For starters, we have to outline the importance of the topic. The training has to seem important to them. I often say that the WHY is just as important as the HOW, meaning that today’s generation of learner wants to know WHY they are learning what they are learning (and WHY it’s important) just as much (if not more) as HOW to do something. It’s up to the trainer to explain the importance of the task. Which sounds better? “Jim we need to make sure we have them fill out that accounting form 8 or accounting has a fit. It’s pretty self-explanatory so let me know if you have any questions” Or “Jim the reason we need to make sure we help our vendors fill out the accounting form 8 is that without it, their payment could be severely delayed coming from our accounts payable department. If that happens then that business owner may not have any money for a while and may not be able to get us the products we need to stay in business. So here’s how to fill it out…” Yes, number 2 is the way I’d lean too. Now they know there is some importance to what they are doing and not just mundane paperwork. The other way we can get them to desire our training is to make sure that every program we create is relevant, compelling, and consistently good. Once your company learning function gets a good reputation for putting out really good programs, people will automatically take them more seriously and even look forward to seeing what you create next. In addition, have others from your company review, and in some cases, help give you crucial information to make sure your training products are hitting all the points they need to and not teaching the wrong things. Too many times we as trainers think we know what should go in a program but we forget to get input from the end–users. Form a Training or Learning Committee comprised of different people in different levels of the organization. That way you aren’t creating training programs in a vacuum and the committee almost sells the program for you! Hello win-win situation! Much like when my wife asks me if I want chocolate chip cookies or brownies. Either way, who’s the big winner? That’s right, John’s the big winner.

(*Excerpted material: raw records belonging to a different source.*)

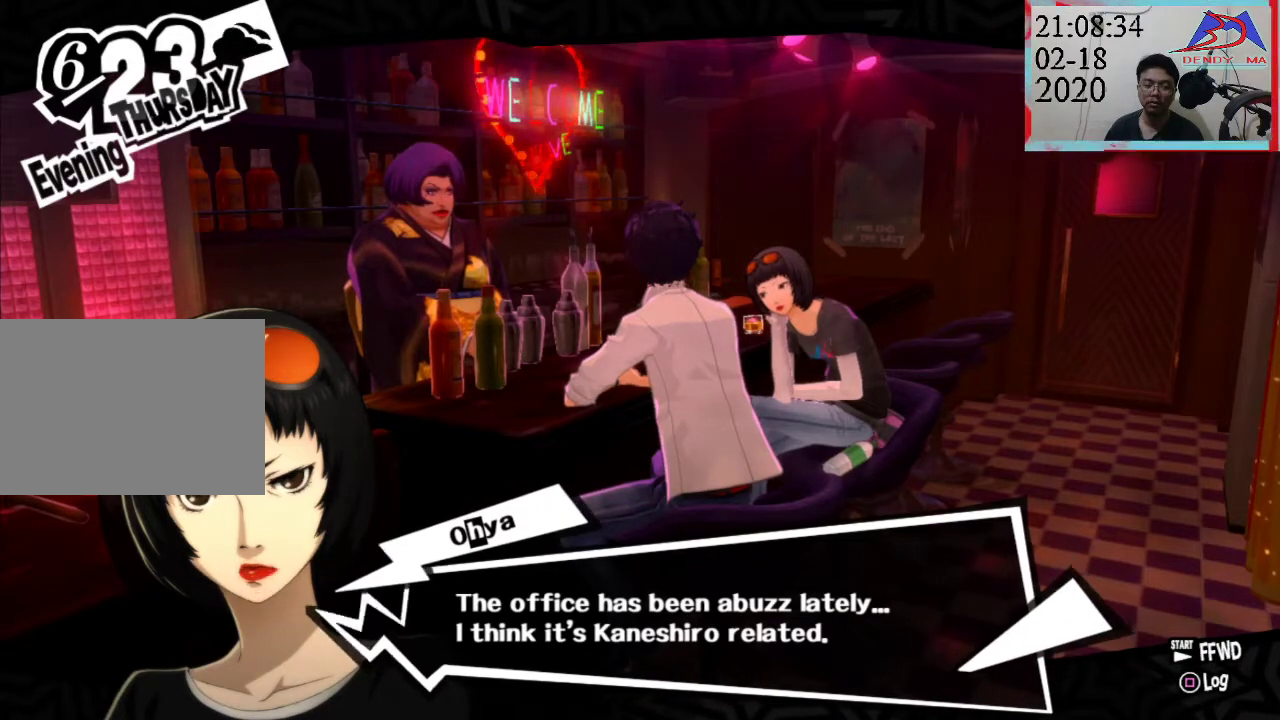
Gameplay with a controller (PlayStation layout); each line is a JSON object with the inputs held at the frame after it. "events" lists button and stick changes between this image and that frame as [ms after this image, input, new state], when the widget could be followed in between. Not read: L3 R3.
{"buttons": ["CROSS"], "left_stick": "center", "right_stick": "center", "events": [[200, "DPAD_LEFT", "up"], [500, "CROSS", "down"]]}
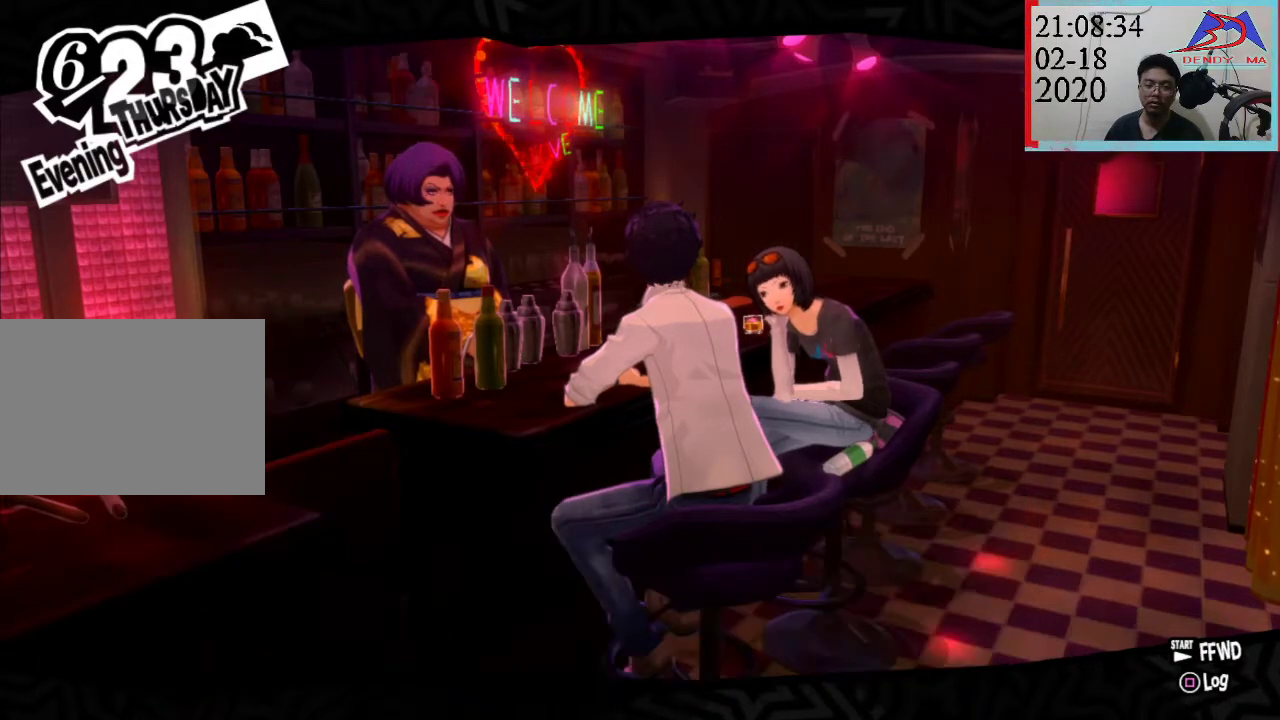
{"buttons": [], "left_stick": "center", "right_stick": "center", "events": [[167, "CROSS", "up"]]}
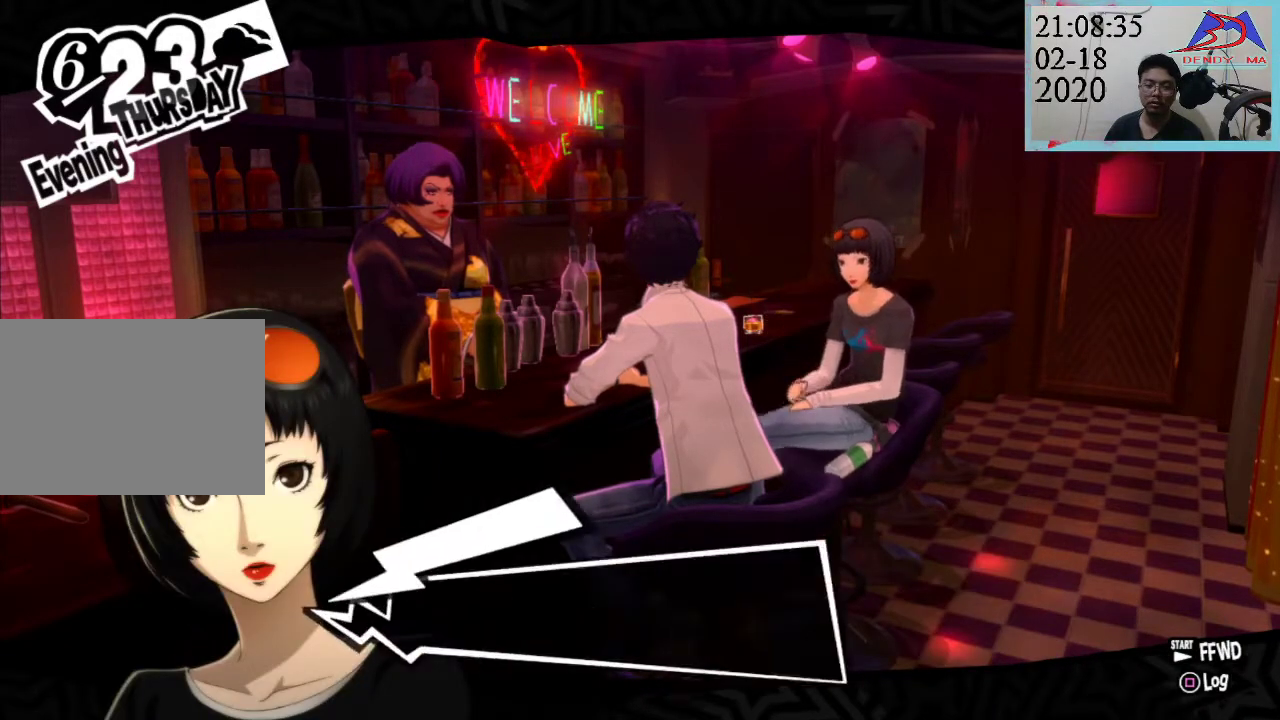
{"buttons": [], "left_stick": "center", "right_stick": "center", "events": []}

The second way this law is important is when it pertains to the folks who are training the trainees. When talking about the traits that make up a good trainer, no matter the industry, if you don’t list desire to train in your top 2 traits, then your list probably sucks as much as Training Binders. Many people believe you just take somebody who’s good at their job and make them a trainer so they can train others to be just like themselves. The problem with that is not everyone has the desire or the skill set to transfer knowledge to another person in a way they can digest it. Some people just don’t want to train others and they’d rather do other jobs. What you need to do is find the person that WANTS to train. That loves to train. Sometimes that may be your 2nd or even 5th best team member. If you don’t know who on your team wants that responsibility, try this crazy system for finding out: ASK! Yep, you will have to talk to people but it will be worth it in the long run. You’ll have people who have a desire to train and trainees that have a desire to learn. Once again, a win-win! And shouldn't that always be the goal of training? Thanks for having the desire to read this blog! Have a great day and make it count.